• **Problem A**:
Answer these from the passage on using Square data to plan event prep:
(i) What value of inventory should you aim to bring to an event, relative to your booth fee?
(ii) How many things should you capture after every event?
(iii) What two things does MyEventPrep pull from your Square account?
• **Problem B**:
Retype the stretch of the passage on using Square data to plan event prep from "If you want" through "them needs adjusting.".

• **Selected excerpt**:
If you want a structured way to think about volume more broadly, the booth-fee rule is a useful sanity check: aim to bring inventory worth 8 to 10 times your booth fee, and aim to sell 4 to 5 times that fee. Cross-check the production numbers from your Square data against that rule. If they're wildly off, one of them needs adjusting.
The gaps Square data won't fill on its own
That context lives in your head, in random sticky notes, or in nowhere at all. And it's the context that turns a sales report into a real prep plan.
The fix isn't more spreadsheets. It's a habit: capture three things after every event while it's fresh. What sold faster than expected. What didn't move. One thing you'd do differently next time. Three sentences. That's all.
When you pair those three notes with your Square data, you get something Square alone can't give you: a memory of your events, not just a list of transactions.
How MyEventPrep turns your Square data into a prep plan automatically
MyEventPrep connects directly to your Square account, pulls your product catalog and sales history, and ties each sale to the actual event it happened at. From there, it builds a production plan that tells you what to make, how many to make, and roughly how many hours it will take. The notes you take after each event live next to the numbers, so when you're prepping again, last-time-you is right there helping.

• **Study material**:
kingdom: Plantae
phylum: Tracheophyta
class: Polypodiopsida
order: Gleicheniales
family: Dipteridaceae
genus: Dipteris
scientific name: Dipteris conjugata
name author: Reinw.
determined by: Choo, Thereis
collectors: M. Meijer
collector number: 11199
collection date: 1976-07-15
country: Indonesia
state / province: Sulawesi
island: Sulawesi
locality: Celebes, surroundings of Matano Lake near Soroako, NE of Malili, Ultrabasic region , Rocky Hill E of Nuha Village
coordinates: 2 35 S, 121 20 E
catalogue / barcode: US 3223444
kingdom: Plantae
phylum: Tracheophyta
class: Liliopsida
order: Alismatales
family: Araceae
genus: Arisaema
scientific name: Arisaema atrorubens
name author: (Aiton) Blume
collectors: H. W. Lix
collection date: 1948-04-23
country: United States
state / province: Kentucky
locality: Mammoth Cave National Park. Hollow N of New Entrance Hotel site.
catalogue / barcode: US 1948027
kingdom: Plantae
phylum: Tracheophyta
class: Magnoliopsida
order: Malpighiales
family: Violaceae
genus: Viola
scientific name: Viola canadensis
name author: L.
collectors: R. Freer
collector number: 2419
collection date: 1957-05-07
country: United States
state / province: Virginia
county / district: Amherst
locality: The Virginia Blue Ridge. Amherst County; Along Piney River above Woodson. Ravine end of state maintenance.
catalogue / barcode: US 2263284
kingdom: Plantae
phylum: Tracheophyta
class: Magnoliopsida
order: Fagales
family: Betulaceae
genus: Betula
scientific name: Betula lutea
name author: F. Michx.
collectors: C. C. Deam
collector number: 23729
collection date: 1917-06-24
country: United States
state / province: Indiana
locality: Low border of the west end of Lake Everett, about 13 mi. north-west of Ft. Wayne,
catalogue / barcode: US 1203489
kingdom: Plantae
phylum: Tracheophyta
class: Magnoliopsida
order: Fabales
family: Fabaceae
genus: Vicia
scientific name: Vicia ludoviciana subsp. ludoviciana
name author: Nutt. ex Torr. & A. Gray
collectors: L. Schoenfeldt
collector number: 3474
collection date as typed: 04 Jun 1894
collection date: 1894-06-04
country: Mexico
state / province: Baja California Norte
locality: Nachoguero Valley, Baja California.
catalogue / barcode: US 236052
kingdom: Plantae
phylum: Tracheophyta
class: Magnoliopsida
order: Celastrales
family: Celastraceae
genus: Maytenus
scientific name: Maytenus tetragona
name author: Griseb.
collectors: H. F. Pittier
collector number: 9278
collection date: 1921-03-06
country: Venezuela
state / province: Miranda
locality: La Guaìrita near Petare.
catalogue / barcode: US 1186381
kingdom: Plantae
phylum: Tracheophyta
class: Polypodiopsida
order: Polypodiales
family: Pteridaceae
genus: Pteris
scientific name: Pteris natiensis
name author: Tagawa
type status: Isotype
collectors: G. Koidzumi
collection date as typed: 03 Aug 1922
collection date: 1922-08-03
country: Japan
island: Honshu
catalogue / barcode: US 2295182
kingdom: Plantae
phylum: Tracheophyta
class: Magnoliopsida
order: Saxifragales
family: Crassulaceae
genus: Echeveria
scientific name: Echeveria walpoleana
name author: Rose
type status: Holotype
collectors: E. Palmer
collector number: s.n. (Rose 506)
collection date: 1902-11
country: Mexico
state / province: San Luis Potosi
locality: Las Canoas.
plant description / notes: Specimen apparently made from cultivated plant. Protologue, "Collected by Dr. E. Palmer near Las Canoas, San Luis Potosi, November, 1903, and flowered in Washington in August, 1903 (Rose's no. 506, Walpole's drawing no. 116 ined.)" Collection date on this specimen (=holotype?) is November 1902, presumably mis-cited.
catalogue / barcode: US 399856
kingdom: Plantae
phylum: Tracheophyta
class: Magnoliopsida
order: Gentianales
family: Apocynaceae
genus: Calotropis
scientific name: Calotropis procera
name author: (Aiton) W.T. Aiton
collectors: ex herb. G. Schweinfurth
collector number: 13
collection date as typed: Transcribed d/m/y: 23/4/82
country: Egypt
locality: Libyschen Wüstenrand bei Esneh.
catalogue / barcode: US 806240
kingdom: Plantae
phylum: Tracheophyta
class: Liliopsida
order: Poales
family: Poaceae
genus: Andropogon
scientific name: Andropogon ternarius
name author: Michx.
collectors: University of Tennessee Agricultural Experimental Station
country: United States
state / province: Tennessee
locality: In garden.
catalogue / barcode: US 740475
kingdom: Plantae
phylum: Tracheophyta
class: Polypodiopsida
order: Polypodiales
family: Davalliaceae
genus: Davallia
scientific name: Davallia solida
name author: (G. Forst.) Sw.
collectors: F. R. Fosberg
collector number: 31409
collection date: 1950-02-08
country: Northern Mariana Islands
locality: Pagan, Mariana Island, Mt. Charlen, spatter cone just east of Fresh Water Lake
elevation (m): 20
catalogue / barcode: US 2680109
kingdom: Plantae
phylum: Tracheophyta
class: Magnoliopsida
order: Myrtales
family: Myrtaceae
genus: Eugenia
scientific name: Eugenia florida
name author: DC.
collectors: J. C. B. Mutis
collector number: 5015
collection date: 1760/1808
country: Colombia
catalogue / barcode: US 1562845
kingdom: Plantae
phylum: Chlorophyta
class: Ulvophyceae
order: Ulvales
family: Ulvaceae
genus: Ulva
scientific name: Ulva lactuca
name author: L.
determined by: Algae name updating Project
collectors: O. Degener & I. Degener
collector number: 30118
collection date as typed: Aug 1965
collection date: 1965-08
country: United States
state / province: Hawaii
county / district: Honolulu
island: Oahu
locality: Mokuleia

• **Response area A**:
(i) Inventory worth 8 to 10 times your booth fee.
(ii) Three things.
(iii) Your product catalog and sales history.

• **Response area B**:
If you want a structured way to think about volume more broadly, the booth-fee rule is a useful sanity check: aim to bring inventory worth 8 to 10 times your booth fee, and aim to sell 4 to 5 times that fee. Cross-check the production numbers from your Square data against that rule. If they're wildly off, one of them needs adjusting.